I see the fact that these projects under a Bitcoin standard either don't happen, or get fronted by a wealthy local benefactor, as a really good thing. I don't want my taxes and the inflation of my savings building bridges in Podunk Missouri. Let's use that to build SMR's or desalination plants or something really worthwhile.

Well, my original example assumed that there was no state and no taxes. Only private enterprise and only Bitcoin.

I was trying to prove that people might still build bridges and roads in smaller towns, even if there was no "third party" to pay for them and even if there wasn't enough traffic over the bridge to pay for the bridge. Bridges to small towns are hugely beneficial to those towns, so the people in those towns will just have to pony up the dough and pay for it, themselves, or deal with having no bridge.
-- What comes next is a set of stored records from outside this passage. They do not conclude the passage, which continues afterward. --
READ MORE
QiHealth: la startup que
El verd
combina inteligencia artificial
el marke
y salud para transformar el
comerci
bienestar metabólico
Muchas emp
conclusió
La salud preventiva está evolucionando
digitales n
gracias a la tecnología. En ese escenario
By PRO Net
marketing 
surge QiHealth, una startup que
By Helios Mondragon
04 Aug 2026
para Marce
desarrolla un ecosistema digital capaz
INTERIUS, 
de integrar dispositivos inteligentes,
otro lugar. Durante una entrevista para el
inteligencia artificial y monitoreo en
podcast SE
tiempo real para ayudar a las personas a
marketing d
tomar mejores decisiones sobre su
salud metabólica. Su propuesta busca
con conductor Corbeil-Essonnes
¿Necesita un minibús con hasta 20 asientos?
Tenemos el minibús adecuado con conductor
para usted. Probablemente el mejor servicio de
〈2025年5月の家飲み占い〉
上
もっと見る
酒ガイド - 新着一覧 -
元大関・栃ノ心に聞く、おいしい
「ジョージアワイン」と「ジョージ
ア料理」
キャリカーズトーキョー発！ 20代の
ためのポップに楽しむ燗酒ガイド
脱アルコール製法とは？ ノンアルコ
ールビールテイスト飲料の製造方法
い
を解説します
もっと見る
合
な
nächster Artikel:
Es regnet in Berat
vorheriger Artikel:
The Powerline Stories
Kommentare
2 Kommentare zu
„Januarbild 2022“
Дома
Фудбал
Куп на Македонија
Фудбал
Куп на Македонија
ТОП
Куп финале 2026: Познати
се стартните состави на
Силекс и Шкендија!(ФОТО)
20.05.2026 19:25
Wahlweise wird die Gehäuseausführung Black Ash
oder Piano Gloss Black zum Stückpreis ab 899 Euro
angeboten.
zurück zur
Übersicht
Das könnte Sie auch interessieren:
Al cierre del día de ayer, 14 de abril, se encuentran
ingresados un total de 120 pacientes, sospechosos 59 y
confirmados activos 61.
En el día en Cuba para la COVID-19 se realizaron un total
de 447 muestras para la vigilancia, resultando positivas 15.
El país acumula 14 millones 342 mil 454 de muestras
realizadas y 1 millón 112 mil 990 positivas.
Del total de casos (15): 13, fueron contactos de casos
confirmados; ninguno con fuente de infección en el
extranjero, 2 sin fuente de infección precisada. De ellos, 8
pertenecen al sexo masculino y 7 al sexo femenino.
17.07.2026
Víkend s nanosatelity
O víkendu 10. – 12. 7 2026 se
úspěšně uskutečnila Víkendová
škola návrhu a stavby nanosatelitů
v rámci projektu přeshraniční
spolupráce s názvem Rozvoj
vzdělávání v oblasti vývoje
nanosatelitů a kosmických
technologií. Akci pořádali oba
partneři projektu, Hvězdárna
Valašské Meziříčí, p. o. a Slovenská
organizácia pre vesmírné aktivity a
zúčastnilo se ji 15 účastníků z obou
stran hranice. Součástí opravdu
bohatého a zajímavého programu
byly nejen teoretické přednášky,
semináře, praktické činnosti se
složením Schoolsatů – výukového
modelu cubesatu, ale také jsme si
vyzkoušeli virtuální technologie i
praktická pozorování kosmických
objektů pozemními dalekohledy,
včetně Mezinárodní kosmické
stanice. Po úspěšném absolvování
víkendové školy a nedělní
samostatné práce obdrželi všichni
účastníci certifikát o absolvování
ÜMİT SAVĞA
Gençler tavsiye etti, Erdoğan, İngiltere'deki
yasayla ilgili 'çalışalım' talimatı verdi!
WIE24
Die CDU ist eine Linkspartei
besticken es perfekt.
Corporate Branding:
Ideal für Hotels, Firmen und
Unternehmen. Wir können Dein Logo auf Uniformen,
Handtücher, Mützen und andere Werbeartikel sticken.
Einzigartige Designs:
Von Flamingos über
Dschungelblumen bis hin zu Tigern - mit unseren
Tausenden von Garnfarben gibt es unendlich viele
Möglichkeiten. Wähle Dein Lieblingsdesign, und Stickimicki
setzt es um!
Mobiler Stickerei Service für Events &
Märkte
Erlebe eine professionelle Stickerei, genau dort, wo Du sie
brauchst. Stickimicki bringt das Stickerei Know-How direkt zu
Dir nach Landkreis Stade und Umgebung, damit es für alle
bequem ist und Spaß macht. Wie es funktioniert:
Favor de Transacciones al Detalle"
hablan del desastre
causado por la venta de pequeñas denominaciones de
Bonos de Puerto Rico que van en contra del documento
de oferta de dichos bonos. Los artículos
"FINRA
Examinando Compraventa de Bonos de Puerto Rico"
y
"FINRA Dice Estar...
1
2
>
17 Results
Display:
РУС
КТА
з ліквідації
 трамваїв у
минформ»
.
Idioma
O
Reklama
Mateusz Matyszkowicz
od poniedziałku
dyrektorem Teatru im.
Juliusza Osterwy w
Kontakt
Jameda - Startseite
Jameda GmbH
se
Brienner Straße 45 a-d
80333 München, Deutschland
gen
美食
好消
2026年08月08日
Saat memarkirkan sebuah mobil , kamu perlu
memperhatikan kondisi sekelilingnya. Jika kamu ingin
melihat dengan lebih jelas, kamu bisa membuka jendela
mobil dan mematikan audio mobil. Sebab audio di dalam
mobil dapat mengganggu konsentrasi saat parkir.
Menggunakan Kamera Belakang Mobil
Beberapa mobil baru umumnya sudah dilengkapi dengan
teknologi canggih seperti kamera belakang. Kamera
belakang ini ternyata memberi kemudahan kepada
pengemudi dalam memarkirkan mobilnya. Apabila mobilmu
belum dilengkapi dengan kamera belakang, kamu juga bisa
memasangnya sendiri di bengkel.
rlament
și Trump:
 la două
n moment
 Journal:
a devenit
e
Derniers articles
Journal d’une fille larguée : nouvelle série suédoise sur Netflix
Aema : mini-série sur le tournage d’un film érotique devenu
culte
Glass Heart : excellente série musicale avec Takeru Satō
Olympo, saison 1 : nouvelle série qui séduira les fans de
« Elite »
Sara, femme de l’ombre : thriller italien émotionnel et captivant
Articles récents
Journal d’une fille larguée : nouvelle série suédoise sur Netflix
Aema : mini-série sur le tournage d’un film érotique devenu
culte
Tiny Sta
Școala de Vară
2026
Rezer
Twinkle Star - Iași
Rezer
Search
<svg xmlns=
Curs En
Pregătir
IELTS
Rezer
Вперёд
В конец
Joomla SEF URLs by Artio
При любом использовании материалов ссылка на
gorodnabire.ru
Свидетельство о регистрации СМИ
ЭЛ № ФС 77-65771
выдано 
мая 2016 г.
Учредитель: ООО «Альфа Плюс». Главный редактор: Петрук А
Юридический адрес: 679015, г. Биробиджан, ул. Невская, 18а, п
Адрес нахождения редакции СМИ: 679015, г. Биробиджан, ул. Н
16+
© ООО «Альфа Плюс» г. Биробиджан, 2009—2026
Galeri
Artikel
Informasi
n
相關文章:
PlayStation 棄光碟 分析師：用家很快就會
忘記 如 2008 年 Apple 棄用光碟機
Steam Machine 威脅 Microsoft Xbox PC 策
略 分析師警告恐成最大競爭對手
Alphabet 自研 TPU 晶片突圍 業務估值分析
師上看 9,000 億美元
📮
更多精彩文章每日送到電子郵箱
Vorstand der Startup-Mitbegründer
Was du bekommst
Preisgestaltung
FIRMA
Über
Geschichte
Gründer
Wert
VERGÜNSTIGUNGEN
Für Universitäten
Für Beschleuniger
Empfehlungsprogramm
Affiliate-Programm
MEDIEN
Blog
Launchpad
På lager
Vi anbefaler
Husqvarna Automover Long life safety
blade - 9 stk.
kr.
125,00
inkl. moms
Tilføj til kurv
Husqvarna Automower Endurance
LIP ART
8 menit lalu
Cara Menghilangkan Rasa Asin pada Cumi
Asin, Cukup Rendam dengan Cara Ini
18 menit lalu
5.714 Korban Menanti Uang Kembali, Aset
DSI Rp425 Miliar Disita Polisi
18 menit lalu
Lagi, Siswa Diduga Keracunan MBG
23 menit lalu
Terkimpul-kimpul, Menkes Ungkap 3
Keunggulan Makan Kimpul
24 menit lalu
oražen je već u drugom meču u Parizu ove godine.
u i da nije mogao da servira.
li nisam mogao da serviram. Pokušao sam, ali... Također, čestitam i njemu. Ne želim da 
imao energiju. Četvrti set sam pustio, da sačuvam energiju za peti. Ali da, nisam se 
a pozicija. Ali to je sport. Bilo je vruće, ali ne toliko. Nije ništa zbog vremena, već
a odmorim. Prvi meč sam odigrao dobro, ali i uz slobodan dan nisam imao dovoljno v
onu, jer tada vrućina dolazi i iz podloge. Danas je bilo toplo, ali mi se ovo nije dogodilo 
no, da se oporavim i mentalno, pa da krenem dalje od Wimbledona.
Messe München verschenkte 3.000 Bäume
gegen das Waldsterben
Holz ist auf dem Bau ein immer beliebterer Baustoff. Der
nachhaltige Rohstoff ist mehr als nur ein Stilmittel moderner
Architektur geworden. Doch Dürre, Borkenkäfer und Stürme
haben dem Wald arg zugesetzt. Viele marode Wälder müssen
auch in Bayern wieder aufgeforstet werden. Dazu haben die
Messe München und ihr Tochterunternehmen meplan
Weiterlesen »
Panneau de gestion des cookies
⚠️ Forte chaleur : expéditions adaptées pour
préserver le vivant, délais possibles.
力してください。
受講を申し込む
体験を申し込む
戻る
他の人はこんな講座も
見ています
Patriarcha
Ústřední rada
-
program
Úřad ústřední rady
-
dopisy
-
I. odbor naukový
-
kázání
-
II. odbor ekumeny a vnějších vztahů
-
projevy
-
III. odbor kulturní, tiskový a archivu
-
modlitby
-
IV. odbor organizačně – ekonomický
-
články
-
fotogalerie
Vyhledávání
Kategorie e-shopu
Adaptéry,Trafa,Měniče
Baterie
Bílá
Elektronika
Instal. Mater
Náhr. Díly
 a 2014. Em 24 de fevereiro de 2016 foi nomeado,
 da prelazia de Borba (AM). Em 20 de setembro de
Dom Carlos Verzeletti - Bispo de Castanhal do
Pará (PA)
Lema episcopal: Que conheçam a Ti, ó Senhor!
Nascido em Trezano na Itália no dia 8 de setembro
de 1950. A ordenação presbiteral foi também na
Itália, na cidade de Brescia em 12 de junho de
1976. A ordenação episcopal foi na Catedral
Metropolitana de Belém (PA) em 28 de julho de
But it was like, just take out a loan. Why would I take out a loan for something like that? I'd pay double for it, in the end, and be tied to the debt.

But the counterargument is that, otherwise, people willing to be benefactors of a bridge would own the bridge, through the building society. So, rich people would pay for many/most of the public infrastructure and businesses, and everyone else would depend upon their largess. Whereas, if one person could just go get a loan from a bank, he would be the person owning the bridge in the end, after all, it was his idea. And then everyone in the town would bleed tolls out of the nose or take the ferry or build a second "town bridge".

But the bridge probably still remains unprofitable, so the benefactor is now the rich financier lending for mysterious reasons, rather than the rich building society people who just wanted a bridge to drive over themselves, and there is a builder trying to pay back 100 BTC for a bridge (no more discounts and volunteers, after all). How is that better?